Both parties’ candidates are also stressing their plan for providing security against terrorist attacks.
Ben-Eliezer said he would present a peace plan the Palestinians would not refuse; Ramon said he would not even try to negotiate and simply press forward with building a fence between Israelis and Palestinians and then unilaterally withdrawing from much of the West Bank and Gaza. Mitzna said he would try to negotiate before unilaterally withdrawing behind a fence.
Netanyahu said the first thing he would do is expel Arafat. Only then, he said, “will there be an opening for peace.” But Sharon insists that security cannot be secured through “slogans and magic solutions” and that Israel must continue to fight terrorism “without disruptions and any external pressures.”
News of the cold-blooded kibbutz attack shocked even those Israelis who have become hardened to terrorist attacks. Shaul Goldstein, mayor of the regional council of Gush Etzion, described the killer as a “beast.”
He noted that the residents of Kibbutz Metzer, situated only about a mile from the Israeli border with the West Bank, are mostly left-wing Jews who fostered coexistence with their Israeli Arab neighbors and support a Palestinian state in the West Bank.
“Coexistence can be gained only by being strong,” Goldstein countered.
“I love them, but they are children,” he said of the kibbutz residents.
Dov Avital, a member of the kibbutz and its economic director, said in the wake of the attack: “I hope we find the strength to keep in line with our beliefs. … This is a community that intends to live for generations with good relations between Arabs and Jews. We have invested our lives in it and we are not letting these guys destroy it.”
Arnon Soffer, a terrorism expert at the University of Haifa, pointed out that the residents of this kibbutz had announced that it did not want a wall built to separate them from their Arab neighbors.
“Now do you see what happened?” he asked. “The Palestinian attack has left them confused at the moment. … I think it may change them. Since this morning, people have been working quickly to build a fence around the kibbutz.”
Dov Avital said the gunman had infiltrated the kibbutz by finding a vulnerable spot in the fence that surrounded the kibbutz. He said a new, electronic fence was now being erected to detect intruders. He said the kibbutz residents had objected – and continue to object – to the building of the large security fence if it cut off their Palestinian neighbors from their olive fields. He said the kibbutz residents have said they would give up some of their land to ensure that did not happen because the olive fields are the Palestinians’ livelihood.
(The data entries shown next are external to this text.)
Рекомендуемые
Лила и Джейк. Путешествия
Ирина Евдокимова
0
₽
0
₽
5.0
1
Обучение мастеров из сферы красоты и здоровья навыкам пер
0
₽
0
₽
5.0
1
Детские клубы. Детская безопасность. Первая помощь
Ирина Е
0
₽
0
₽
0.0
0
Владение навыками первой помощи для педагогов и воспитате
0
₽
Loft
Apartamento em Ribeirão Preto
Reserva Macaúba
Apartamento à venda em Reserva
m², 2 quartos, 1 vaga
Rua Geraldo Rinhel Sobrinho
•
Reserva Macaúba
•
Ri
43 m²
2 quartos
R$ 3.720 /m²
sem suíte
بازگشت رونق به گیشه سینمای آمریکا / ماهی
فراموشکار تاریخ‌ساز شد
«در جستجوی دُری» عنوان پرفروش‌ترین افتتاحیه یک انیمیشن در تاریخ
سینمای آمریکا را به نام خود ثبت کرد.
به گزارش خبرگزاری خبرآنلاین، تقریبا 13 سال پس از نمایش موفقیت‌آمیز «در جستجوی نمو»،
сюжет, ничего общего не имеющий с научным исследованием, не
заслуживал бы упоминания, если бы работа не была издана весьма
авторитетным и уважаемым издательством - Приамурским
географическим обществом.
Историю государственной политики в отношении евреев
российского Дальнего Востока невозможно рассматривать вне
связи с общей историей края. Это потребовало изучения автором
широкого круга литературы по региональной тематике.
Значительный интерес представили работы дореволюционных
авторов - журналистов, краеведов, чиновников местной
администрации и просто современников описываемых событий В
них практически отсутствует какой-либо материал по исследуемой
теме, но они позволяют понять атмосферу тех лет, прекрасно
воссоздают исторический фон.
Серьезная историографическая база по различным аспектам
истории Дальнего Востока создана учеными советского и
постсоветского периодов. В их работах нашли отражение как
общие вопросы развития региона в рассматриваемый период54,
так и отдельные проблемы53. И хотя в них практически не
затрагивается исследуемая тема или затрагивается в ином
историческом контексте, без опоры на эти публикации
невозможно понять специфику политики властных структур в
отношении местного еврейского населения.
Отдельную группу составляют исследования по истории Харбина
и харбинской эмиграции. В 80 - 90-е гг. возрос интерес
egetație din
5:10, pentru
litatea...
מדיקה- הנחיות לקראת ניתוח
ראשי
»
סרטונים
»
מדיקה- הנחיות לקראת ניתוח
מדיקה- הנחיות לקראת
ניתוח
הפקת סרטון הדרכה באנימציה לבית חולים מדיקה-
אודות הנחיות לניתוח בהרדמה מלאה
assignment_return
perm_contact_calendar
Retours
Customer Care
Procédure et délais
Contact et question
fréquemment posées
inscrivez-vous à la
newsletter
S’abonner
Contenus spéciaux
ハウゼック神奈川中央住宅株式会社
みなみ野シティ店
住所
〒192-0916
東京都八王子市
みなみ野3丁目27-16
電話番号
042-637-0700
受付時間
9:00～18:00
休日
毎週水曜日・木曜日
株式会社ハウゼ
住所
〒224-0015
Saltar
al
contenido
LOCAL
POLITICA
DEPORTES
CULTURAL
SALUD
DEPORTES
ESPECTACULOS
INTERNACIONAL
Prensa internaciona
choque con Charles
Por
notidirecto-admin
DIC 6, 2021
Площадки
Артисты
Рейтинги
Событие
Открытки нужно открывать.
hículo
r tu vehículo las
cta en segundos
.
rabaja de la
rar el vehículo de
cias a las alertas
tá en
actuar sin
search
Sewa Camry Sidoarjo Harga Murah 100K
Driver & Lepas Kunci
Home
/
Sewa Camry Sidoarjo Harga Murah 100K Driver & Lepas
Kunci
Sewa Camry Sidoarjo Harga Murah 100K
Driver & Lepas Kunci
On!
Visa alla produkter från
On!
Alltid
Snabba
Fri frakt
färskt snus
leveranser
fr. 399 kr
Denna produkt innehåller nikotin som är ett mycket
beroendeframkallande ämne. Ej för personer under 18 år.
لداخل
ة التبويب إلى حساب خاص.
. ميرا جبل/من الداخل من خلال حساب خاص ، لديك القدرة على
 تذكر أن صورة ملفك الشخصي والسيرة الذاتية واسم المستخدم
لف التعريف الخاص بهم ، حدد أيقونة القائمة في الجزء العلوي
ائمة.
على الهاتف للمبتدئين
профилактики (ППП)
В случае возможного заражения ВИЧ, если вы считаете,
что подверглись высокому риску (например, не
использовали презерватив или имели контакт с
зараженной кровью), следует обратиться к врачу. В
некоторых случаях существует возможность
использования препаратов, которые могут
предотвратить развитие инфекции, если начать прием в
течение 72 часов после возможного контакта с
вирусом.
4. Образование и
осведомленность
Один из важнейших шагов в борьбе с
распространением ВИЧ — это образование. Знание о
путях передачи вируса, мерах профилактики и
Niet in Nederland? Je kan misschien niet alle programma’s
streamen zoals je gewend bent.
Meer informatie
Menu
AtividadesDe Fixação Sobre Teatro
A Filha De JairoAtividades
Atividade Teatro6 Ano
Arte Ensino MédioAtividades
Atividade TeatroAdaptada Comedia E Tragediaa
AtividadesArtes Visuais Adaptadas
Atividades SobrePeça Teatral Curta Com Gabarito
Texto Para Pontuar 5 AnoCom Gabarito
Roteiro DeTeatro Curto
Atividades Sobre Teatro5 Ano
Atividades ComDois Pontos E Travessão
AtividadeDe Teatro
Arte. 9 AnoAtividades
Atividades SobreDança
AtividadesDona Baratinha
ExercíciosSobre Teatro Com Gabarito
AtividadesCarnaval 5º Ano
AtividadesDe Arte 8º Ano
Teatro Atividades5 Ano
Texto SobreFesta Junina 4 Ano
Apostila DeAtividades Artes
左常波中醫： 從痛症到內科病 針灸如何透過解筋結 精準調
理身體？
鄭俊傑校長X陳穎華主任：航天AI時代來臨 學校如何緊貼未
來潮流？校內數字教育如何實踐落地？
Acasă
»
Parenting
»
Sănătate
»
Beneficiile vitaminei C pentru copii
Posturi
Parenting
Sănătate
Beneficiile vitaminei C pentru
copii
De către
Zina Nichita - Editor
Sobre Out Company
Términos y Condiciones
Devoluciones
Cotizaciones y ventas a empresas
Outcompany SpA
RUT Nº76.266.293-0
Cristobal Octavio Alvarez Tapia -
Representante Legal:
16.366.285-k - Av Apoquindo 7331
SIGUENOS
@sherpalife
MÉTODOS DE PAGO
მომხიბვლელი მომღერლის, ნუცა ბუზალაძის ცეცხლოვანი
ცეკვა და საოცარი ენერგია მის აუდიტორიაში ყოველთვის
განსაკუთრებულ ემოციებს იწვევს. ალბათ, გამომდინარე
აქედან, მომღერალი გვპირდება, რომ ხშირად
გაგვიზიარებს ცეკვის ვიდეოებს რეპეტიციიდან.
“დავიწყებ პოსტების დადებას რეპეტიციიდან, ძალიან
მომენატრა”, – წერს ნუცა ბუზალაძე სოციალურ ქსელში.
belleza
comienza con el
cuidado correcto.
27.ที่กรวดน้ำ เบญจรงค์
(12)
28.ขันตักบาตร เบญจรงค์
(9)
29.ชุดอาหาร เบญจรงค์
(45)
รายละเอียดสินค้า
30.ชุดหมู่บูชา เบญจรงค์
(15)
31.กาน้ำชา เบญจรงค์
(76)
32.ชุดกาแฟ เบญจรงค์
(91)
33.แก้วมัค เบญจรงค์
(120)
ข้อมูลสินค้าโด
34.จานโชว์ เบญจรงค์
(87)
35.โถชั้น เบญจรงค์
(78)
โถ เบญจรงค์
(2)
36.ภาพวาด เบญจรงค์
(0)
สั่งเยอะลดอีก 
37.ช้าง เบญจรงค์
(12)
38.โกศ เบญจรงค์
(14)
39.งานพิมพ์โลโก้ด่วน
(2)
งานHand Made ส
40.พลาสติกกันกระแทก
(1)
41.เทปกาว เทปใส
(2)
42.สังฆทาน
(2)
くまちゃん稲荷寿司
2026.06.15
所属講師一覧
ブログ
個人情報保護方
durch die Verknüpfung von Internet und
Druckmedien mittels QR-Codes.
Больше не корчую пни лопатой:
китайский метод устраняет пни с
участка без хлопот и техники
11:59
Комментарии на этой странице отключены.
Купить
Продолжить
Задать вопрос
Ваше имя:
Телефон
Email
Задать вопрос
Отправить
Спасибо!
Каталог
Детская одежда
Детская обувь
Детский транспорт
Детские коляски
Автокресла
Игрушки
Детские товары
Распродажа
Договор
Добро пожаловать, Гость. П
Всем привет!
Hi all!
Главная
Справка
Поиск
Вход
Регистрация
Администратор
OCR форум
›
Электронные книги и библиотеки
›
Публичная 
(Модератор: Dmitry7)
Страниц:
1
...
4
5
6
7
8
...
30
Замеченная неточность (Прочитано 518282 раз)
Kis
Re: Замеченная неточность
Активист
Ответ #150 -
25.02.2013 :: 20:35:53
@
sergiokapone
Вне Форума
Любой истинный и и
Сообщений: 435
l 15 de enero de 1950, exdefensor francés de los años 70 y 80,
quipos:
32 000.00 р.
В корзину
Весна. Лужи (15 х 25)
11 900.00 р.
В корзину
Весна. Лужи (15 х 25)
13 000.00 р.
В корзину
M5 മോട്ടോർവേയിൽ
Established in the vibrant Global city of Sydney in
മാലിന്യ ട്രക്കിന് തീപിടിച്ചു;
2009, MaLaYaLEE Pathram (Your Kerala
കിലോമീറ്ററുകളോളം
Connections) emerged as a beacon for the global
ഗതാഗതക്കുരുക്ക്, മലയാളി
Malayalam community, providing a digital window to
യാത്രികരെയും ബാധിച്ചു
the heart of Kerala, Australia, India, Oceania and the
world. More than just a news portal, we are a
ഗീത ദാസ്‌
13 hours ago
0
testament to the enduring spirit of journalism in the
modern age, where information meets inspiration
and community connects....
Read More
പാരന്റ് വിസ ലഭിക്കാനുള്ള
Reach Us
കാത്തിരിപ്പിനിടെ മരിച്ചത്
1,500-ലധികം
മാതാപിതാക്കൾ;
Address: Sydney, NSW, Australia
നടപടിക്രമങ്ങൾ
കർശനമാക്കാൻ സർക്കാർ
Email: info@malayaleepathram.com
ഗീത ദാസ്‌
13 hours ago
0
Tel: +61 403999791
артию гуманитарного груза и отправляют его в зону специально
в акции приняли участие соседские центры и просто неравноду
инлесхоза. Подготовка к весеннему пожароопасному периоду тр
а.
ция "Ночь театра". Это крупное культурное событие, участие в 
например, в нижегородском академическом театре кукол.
Asked about the upcoming elections, Avital said he believed that 90 percent of the kibbutz residents would vote for the left-wing Meretz Party.
But Zalman Shoval, an adviser to Sharon, said he believed the kibbutz attack simply drives more Israelis to the right.
“People understand what President [George W.] Bush said clearly in his [June 24] speech, that as long as the present leadership of Yasir Arafat is in place, there is no chance for security or peace,” he said. “The only question is should we wait until after [a war with Iraq], exile him or ignore him. The kibbutz attack was done by Arafat’s own organization, so he can no longer hide behind the skirts of the Islamic Jihad or Hamas. Nobody in his right mind is going to buy his charade that he is going to establish a commission of inquiry.”
Sharon and Dov Avital both said the kibbutz had been deliberately targeted. Avital noted that the gunman had passed other Jewish communities before reaching it. And Sharon said it proves that the terrorists “are out to kill anyone who is Jewish,” even those of the extreme left who believe in coexistence.